## Written exercise:
Convert the part of the material below that opens with the line containing "phylum: Tracheophyta" and closes at the end of the material into a two-column CSV with the header "field" and "value": one row per line, each value in its own quoted field with any line breaks turned into spaces. Leave the pictures out.
--- Start of Dataset records ---
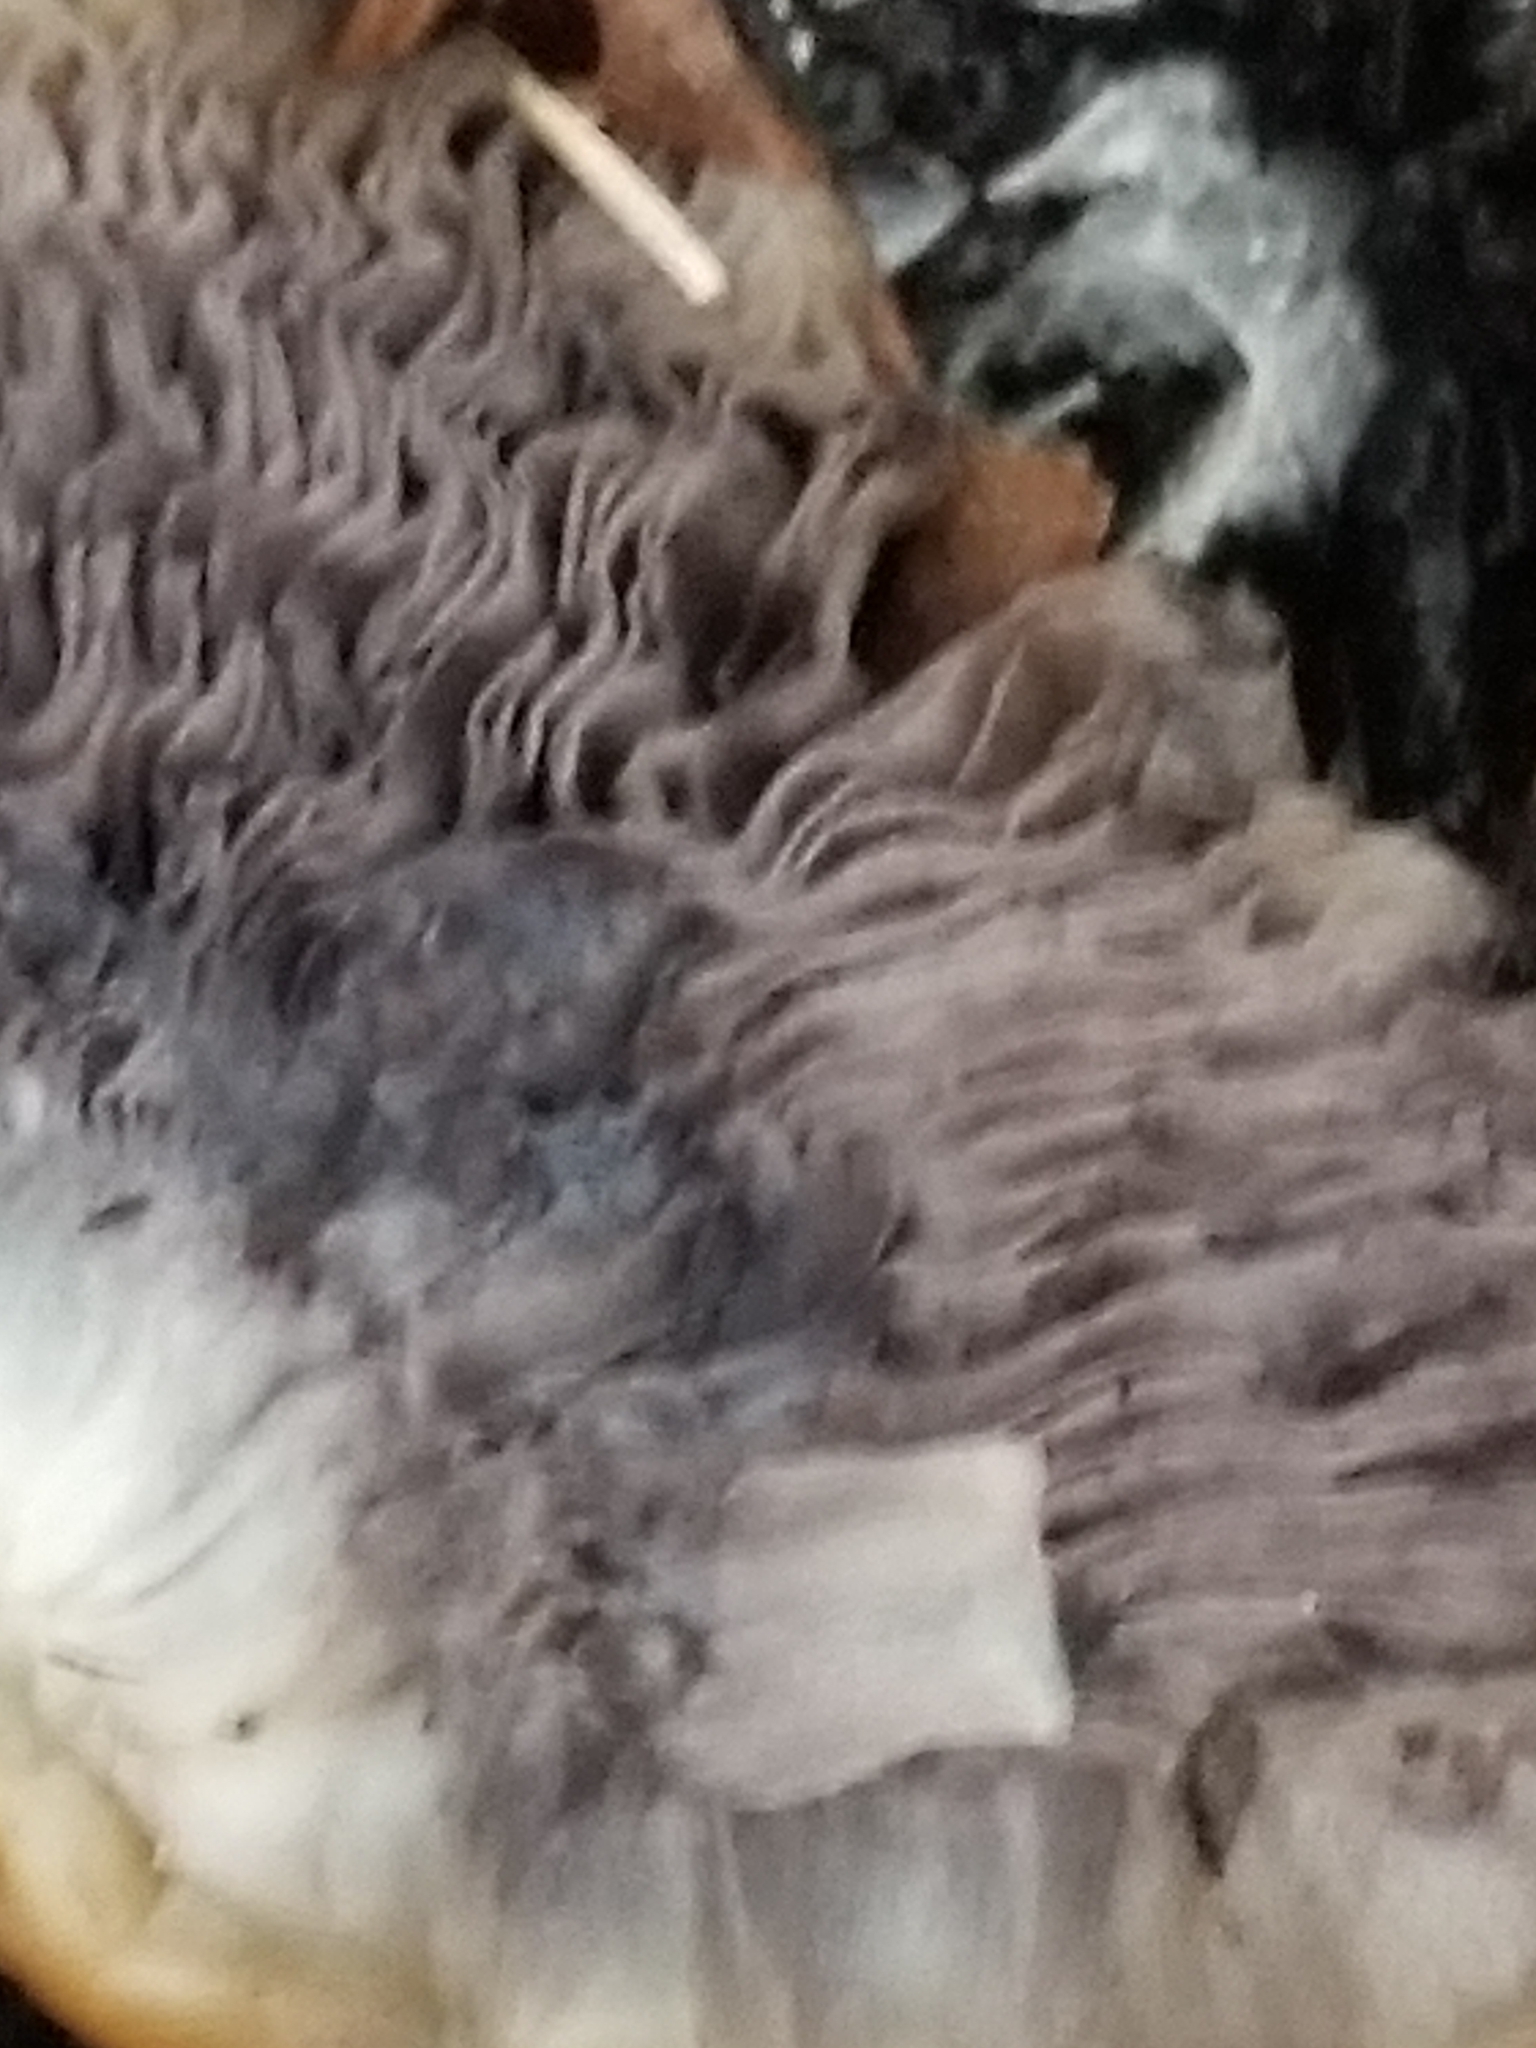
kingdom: Fungi
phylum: Basidiomycota
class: Agaricomycetes
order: Agaricales
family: Strophariaceae
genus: Stropharia
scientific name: Stropharia rugosoannulata
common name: Wine roundhead
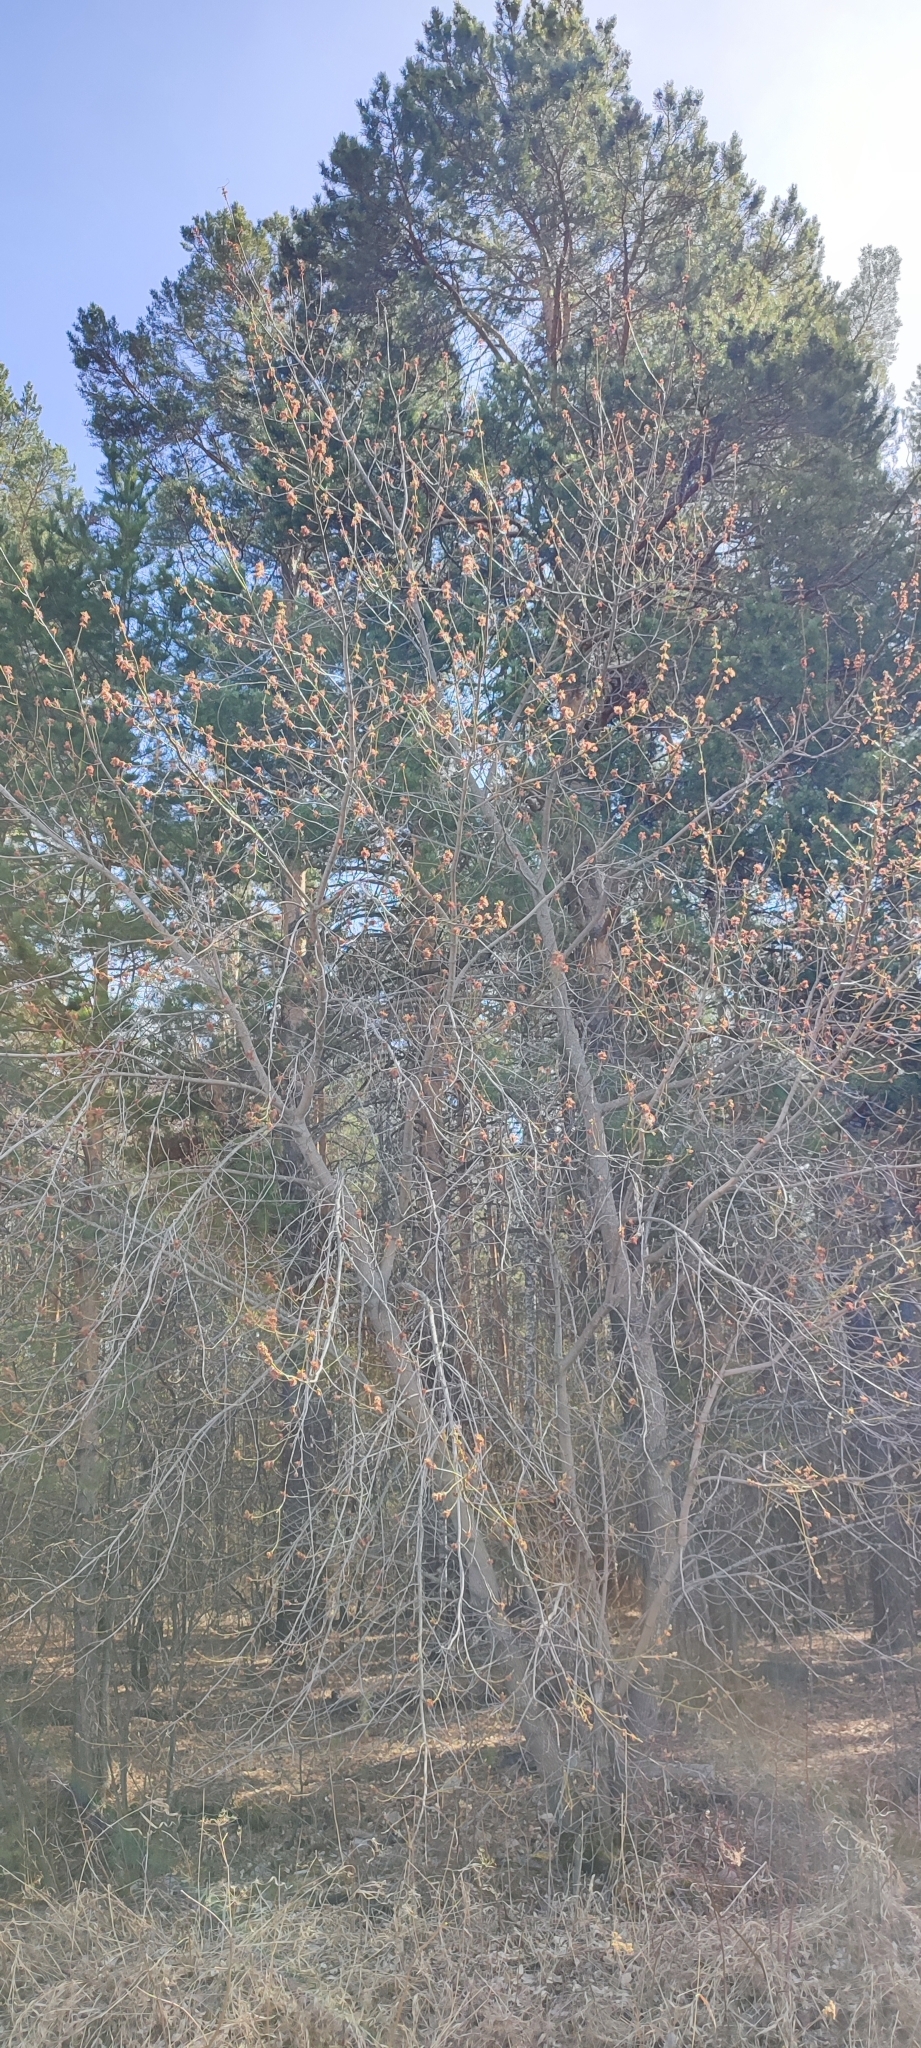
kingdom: Plantae
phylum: Tracheophyta
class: Magnoliopsida
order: Sapindales
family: Sapindaceae
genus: Acer
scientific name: Acer negundo
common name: Ashleaf maple
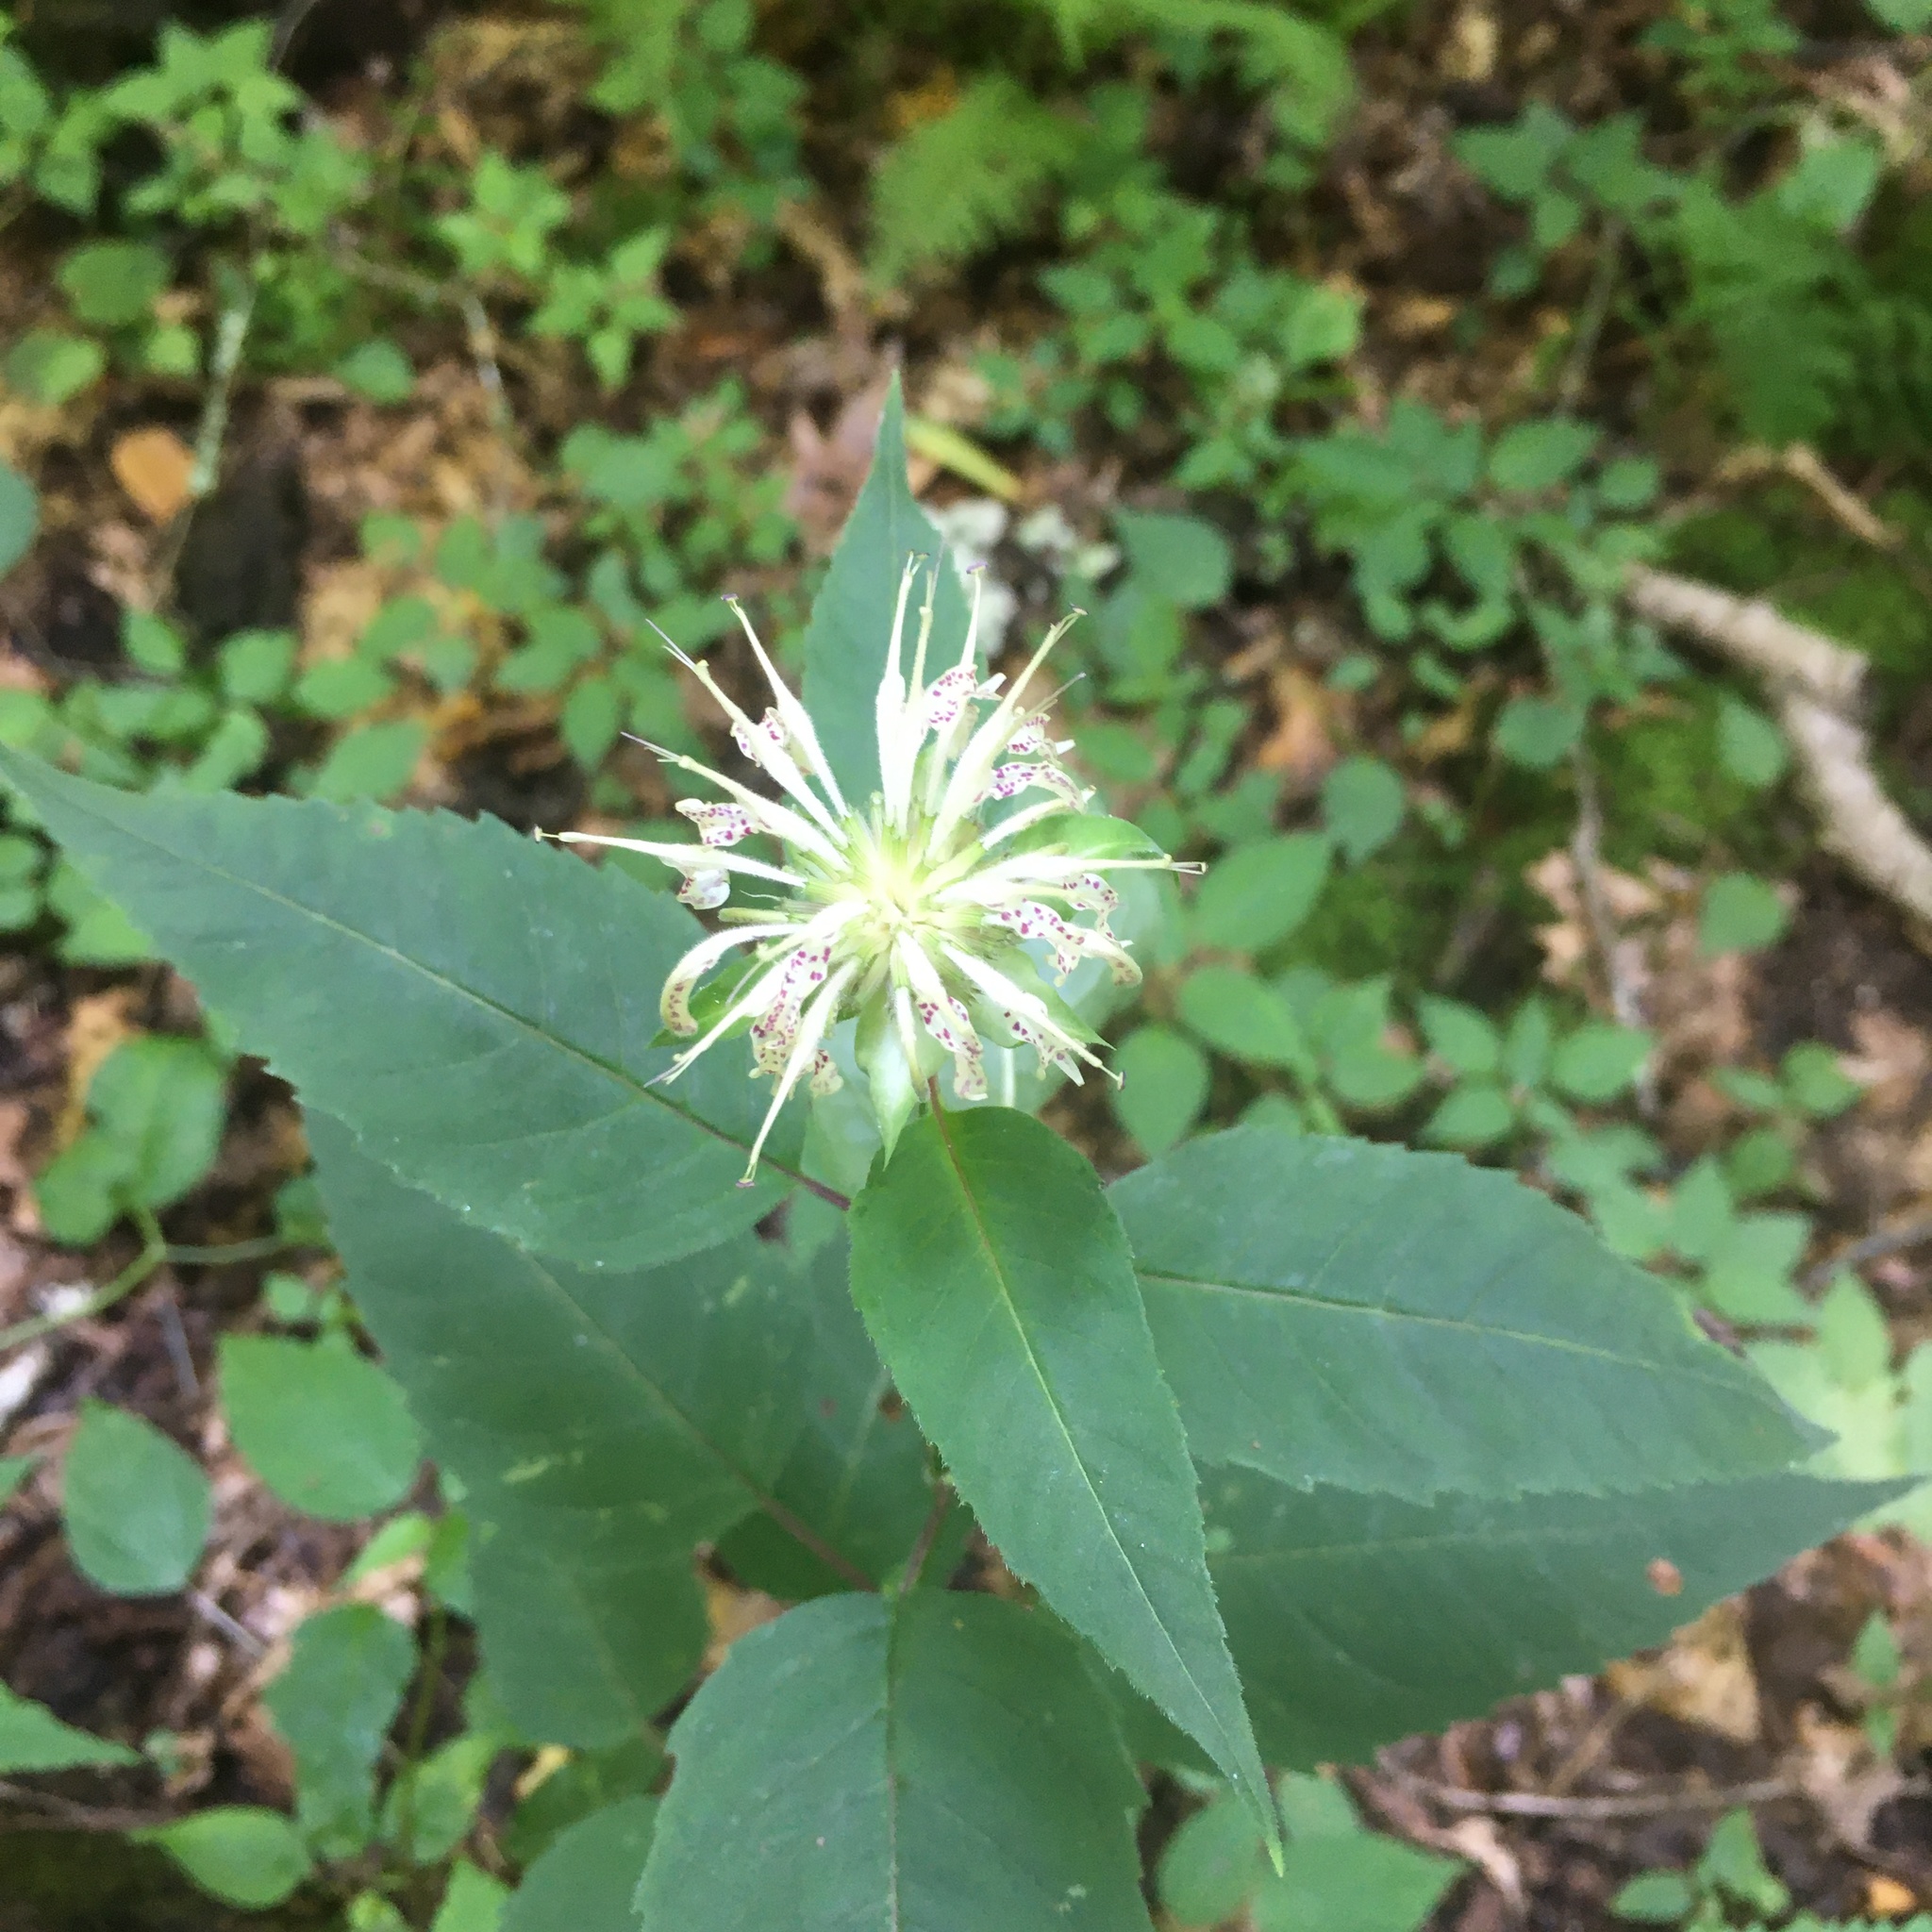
--- End of Dataset records ---
## The answer:
field,value
"phylum:","Tracheophyta"
"class:","Magnoliopsida"
"order:","Sapindales"
"family:","Sapindaceae"
"genus:","Acer"
"scientific name:","Acer negundo"
"common name:","Ashleaf maple"